Law-enforcement bodies of Russia and Great Britain are investigating 3 criminal cases at once, all of which concern Alexander Litvinenko’s poisoning, said former KGB officer Andrei Lugovoi, who is a witness in one of the cases. Lugovoi underlined that his status of witness has not changed.

Lugovoi denied pointblank all suspicions of his having relation to the poisoning of Litvinenko with polonium, reported Ekho Moskvy radio station.

So between the two countries there are three criminal cases being investigated? Well we know one of the cases is an assassination of Litvinenko using Po-210 as the ‘weapon of choice’. Regular readers of this blog know I am highly dubious of this theory because there are a myriad of proven, cheaper, less traceable and nearly invisible poisions an assassin could use which do not require the smuggling of a nuclear material used in nuclear weapon triggers, which is impossible to handle in its solid form, and which requires a very sophisticated lab to create a salt form that would disolve in a liquid. Even the most amatuerish assassin would leave Po-210 as a last resort option.

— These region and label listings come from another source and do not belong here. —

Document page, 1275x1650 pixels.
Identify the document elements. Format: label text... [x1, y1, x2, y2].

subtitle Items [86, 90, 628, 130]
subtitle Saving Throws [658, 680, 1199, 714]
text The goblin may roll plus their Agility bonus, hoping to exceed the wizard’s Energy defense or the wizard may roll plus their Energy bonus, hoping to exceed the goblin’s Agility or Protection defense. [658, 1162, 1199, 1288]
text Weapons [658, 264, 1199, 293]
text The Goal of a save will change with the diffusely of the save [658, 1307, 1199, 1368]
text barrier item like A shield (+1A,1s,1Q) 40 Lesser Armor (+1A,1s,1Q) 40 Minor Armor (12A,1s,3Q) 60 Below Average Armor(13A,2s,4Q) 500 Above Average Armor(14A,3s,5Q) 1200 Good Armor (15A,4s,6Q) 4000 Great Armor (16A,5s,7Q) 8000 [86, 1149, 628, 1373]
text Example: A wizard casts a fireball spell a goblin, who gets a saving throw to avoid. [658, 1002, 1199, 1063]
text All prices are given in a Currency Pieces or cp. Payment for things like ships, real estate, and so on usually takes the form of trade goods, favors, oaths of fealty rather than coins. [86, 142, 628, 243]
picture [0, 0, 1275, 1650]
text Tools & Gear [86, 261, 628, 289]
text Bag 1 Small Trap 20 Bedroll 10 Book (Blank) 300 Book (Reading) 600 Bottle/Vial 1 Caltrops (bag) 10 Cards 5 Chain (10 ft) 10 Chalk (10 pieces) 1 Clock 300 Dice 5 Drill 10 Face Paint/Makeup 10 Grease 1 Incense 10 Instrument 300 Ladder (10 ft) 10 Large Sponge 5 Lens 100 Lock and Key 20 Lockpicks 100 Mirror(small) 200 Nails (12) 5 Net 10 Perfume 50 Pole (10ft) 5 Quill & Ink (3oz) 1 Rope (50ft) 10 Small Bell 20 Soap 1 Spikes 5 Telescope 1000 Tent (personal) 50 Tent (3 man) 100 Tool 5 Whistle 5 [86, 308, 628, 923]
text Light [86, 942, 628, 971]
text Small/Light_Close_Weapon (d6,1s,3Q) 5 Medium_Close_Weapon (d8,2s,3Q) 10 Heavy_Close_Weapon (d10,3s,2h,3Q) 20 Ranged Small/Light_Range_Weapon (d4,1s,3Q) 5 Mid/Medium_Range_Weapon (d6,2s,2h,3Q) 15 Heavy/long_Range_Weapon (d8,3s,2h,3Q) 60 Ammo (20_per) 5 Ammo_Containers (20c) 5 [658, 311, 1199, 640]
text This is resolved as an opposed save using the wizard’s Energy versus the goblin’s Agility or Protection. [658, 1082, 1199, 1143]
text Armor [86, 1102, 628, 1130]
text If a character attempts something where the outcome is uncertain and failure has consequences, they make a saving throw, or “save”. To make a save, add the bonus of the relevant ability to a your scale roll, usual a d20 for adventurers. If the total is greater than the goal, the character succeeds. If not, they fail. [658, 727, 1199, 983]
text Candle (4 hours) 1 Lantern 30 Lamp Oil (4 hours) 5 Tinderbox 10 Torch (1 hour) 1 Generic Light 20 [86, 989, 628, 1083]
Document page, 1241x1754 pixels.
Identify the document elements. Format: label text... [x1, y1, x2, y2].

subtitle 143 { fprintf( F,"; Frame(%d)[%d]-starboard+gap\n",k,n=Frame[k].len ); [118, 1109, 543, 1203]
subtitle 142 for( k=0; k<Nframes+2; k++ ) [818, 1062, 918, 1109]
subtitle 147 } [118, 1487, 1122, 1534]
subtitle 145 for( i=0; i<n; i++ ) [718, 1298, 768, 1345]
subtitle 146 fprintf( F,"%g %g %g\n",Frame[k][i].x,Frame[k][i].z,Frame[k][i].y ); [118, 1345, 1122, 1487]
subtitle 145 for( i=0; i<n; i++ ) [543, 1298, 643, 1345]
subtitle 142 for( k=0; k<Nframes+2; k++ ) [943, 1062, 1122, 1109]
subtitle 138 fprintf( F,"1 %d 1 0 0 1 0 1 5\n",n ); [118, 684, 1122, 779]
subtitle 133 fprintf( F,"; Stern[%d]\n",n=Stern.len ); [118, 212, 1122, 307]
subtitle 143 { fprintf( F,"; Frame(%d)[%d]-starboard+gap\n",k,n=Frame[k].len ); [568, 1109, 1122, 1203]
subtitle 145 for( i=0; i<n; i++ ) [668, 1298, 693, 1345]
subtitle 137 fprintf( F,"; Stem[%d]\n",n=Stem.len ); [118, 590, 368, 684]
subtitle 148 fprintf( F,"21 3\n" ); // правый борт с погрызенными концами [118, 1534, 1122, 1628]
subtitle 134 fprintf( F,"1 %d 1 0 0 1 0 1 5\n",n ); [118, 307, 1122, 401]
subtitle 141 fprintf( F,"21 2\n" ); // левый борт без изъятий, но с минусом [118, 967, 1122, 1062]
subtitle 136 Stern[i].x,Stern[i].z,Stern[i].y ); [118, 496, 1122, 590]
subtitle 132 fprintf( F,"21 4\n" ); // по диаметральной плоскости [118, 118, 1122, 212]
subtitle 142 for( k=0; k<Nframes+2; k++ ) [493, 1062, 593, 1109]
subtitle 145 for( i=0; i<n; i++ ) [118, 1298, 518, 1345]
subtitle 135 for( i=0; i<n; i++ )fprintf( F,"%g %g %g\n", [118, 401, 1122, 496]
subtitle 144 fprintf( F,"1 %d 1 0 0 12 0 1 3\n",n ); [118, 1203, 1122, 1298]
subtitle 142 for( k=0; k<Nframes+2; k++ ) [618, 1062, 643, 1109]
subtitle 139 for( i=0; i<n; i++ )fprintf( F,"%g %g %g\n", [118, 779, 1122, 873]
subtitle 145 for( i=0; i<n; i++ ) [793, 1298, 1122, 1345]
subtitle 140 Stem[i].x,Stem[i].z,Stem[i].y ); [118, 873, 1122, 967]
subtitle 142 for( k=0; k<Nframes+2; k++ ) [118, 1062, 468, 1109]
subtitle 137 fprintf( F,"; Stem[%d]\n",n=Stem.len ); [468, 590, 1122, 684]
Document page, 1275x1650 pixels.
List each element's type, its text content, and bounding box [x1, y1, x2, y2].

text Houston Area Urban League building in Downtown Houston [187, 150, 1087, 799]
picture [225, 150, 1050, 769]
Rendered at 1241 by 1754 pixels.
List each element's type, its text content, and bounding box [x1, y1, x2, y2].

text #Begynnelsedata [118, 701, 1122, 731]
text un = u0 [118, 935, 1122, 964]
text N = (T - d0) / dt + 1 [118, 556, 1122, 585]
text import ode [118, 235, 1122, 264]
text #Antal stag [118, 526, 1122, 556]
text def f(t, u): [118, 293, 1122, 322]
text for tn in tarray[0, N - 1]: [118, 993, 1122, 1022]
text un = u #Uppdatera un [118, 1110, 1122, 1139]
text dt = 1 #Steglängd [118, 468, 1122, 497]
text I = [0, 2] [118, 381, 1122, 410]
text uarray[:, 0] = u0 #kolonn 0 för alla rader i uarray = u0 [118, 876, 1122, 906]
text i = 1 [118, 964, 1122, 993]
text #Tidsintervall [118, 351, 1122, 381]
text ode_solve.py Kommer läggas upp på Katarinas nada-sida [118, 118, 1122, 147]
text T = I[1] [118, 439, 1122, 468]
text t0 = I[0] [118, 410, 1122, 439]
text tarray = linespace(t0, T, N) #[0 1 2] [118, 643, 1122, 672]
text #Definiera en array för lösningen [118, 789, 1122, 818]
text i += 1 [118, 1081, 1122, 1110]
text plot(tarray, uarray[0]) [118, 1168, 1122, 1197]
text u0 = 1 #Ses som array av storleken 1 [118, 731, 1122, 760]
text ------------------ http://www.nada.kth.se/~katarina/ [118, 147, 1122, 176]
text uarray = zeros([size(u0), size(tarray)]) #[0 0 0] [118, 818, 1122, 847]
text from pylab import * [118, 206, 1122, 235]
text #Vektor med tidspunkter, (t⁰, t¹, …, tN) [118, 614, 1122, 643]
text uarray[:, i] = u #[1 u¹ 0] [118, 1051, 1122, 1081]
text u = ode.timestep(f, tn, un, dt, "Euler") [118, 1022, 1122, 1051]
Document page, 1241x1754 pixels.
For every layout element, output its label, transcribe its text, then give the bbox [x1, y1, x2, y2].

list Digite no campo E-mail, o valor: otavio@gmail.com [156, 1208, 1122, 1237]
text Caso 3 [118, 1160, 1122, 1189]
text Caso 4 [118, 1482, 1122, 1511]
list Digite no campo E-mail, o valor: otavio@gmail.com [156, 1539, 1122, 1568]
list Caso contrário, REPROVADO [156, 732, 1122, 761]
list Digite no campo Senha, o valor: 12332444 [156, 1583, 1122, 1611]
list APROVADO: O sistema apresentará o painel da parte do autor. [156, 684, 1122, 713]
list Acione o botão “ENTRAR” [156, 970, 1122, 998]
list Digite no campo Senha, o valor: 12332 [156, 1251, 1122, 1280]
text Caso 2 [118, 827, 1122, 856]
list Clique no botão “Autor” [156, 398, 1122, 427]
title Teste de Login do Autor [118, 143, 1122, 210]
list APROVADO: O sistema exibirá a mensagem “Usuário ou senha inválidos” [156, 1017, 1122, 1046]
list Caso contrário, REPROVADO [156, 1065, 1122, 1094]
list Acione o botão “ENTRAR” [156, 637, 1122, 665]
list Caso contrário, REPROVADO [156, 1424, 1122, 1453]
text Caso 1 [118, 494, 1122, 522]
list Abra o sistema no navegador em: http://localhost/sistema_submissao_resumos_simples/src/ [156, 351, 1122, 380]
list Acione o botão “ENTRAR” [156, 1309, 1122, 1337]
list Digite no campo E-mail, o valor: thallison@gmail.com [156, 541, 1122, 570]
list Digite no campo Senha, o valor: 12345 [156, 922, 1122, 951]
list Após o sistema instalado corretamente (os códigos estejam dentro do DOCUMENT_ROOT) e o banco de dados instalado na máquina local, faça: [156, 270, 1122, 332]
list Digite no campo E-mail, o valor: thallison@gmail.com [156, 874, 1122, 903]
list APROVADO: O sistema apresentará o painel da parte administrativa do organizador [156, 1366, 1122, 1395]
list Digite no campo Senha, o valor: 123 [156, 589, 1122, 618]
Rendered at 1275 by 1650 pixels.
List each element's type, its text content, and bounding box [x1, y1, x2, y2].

But that investigation is mandated by circumstances. So what are the other two? Well one is probably a smuggling operation trafficking in a nuclear material that is used in nuclear weapons triggers and would be an optimal material for a deadly dirty bomb which could kill thousands from an amount of material less than a packet of sweetener used in tea or coffee. That is still the scenario that, in my humble opinion, best fits the facts, evidence and key players.

So what is the third option? The Oligarch war, where someone took out Litvinenko because he was a threat to one or another of the powerful Russians in exile. I have serious doubts about this as I do with the state assassination theory. And would this be another investigation or the same as the first one? I guess there is a case to be made where Litvinenko knew what he was dealing in (Po-210) and a case where he was ignorant of the material he was handling and was killed through a mishap. So we could have two variants on the smuggling angle. Or it could be simply we have a UK investigation and two independent Russian investigations (or vice versa). Whatever it is, I doubt all eyes our focused on Putin right now.